The race started downtown and first went toward Waterfront Park. We had the whole width of the street, so plenty of room to pass people. I went past the 3:00 pacer, then the 2:50 pacer quickly. I met up with a group of the friends I run with, but they had no time goal and encouraged me to go for it. After the course looped around waterfront park, it cut back up toward downtown, then turned to go east. It was there, around a mile and a half into the race, that I passed the 2:10 pacer. I had a few lingering doubts about my speed, that I was doing too much and I wouldn’t be able to keep it up. I thought to myself that I did not want to see that pacer again, and if I did, it would mean I was in trouble.

The course made its way to Lexington Road, along Cave Hill Cemetery’s long brick wall, and into Cherokee Park. Cherokee is where I go almost every time I run. I usually run counter clockwise, but I had been running clockwise, the direction of the course, to hit the hills the right way. I was ready. It was still hard as fuck. That first hill that goes up the “back way” to Hogan’s Fountain is no joke. But then there’s a nice long downhill. At that point I saw a running friend and her little girl, cheering people on. That was awesome. I was half hoping, half expecting to see Stuart and the dogs somewhere around there, as it’s a half mile from our house, but no luck. Mile eight was right around the time we were leaving the park. Over half done!
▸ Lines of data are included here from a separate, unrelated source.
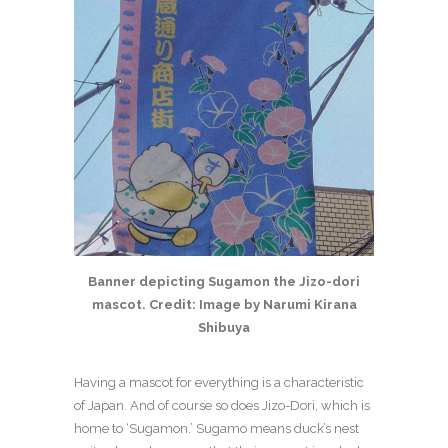
Banner depicting Sugamon the Jizo-dori
mascot. Credit: Image by Narumi Kirana
Shibuya
Having a mascot for everything is a characteristic
of Japan. And of course so does Jizo-Dori, which is
home to ‘Sugamon.’ Sugamo means duck’s nest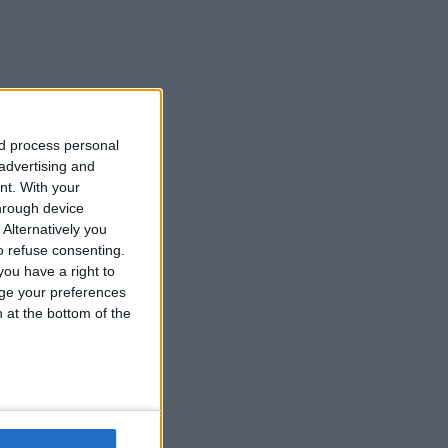
nd process personal
 advertising and
nt.
With your
hrough device
Alternatively you
 refuse consenting.
ou have a right to
ge your preferences
n at the bottom of the
d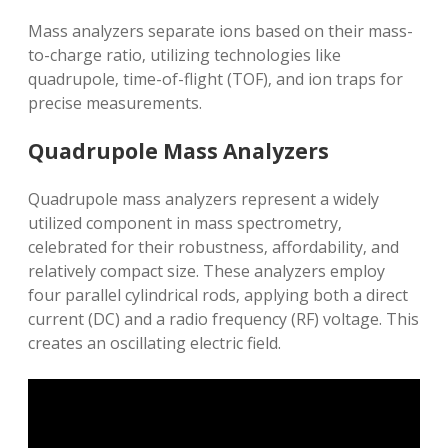
Mass analyzers separate ions based on their mass-
to-charge ratio‚ utilizing technologies like
quadrupole‚ time-of-flight (TOF)‚ and ion traps for
precise measurements.
Quadrupole Mass Analyzers
Quadrupole mass analyzers represent a widely
utilized component in mass spectrometry‚
celebrated for their robustness‚ affordability‚ and
relatively compact size. These analyzers employ
four parallel cylindrical rods‚ applying both a direct
current (DC) and a radio frequency (RF) voltage. This
creates an oscillating electric field.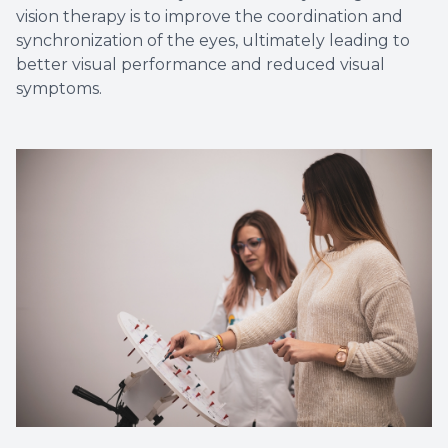
vision therapy is to improve the coordination and
synchronization of the eyes, ultimately leading to
better visual performance and reduced visual
symptoms.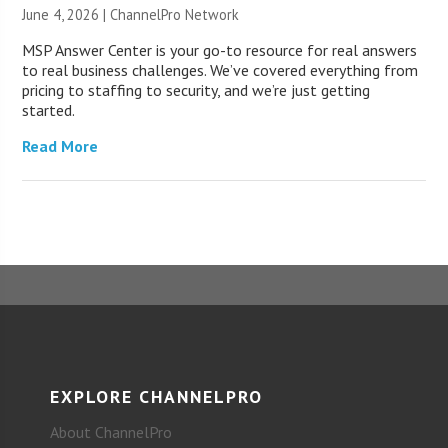
June 4, 2026 |
ChannelPro Network
MSP Answer Center is your go-to resource for real answers
to real business challenges. We’ve covered everything from
pricing to staffing to security, and we’re just getting
started.
Read More
EXPLORE CHANNELPRO
About ChannelPro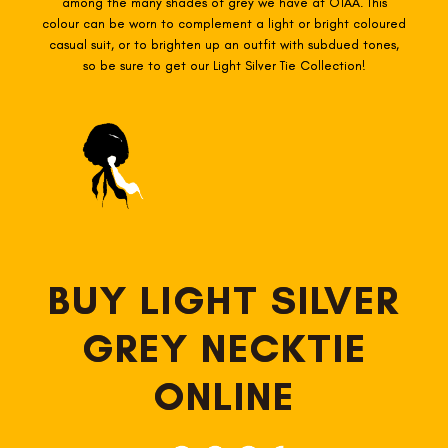
among the many shades of grey we have at OTAA. This
colour can be worn to complement a light or bright coloured
casual suit, or to brighten up an outfit with subdued tones,
so be sure to get our Light Silver Tie Collection!
BUY LIGHT SILVER
GREY NECKTIE
ONLINE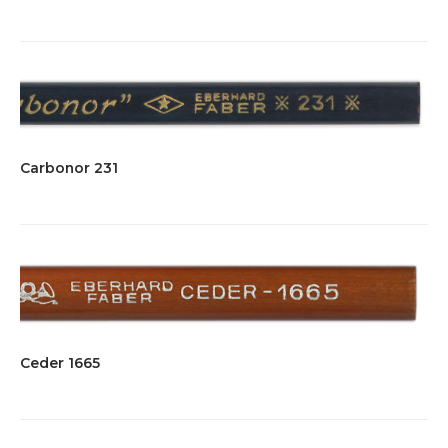
Carbonor 231
Ceder 1665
At eight and a half miles, water stop # 5 happened. This water stop was staffed with volunteers from my running group. It was so fun to see so many familiar faces! They had music blaring and horns and some of them were in costumes. Lots of high fives and cheers and enthusiasm. Best water stop! It was a good point in the course to see noisy fun friends. I was feeling good, under five miles to go, but I had been running hard for almost an hour and a half and the mental boost was nice.

After that it was up hilly Grinstead Drive. I run up Grinstead regularly, so I was prepared. Last year it seemed like a lot of people hit a wall at Grinstead because they thought the only hills were in the park. Or something. The hills going up Grinstead aren’t bad, but if you aren’t ready, they seem like they go on and on, and when you’ve already run over eight miles, it’s easy to get discouraged. Soon though we were by Cave Hill again, then down Baxter Ave to turn back toward downtown. Only a few miles left and no more hills! I was starting to get tired and sore feeling legs, but my energy level was okay. And the pain wasn’t too bad. Nothing I hadn’t felt before on a long run.

The finish line was near Fourth Street Live, a touristy commercial area in the middle of downtown Louisville. I felt good enough to push the last quarter mile with no intervals. I had been skipping a lot of intervals for most of the race, but at this point, I had been taking every one. Finishing was such a relief! I knew I was close to my pie-in-the-sky goal time. I grabbed a bagel to gnaw on while I checked the race results webpage to see what my time was. 2:06! What an amazing feeling to squash a challenge. I saw some running friends, who had also met and exceeded their goal times. So much celebrating!

The UBHM after party is the best race after party. Bourbon, beer, pizza, burgoo (Kentucky’s version of the regional stew that is made in a huge pot and contains every type of meat from chicken to venison and every vegetable lying around the kitchen and pantry; called booyah in the area of the country I grew up in). It took place at Fourth Street Live, which I normally avoid like the flu, but it’s kind of a perfect place for this event. I saw a bunch of friends from my running group, got in lots of pictures, but I had to leave to go get ready for another event on the calendar. I’m already looking forward to next year’s race, and my running group is talking about getting a couple hotel rooms to continue the celebration.

So now that I’ve accomplished a running goal, I need to figure out the next milestone. Should I try for a sub-two hour half or think distance and shoot for running a full marathon? I’ve got a few trail races lined up over the next several months, a bunch of short races this winter, 2020 Triple Crown and KDF Mini. I could upgrade KDF to the full or really work on speed this winter and early spring. Decisions, decisions. I’ll be turning 50 in there somewhere, so there’s also that to contend with!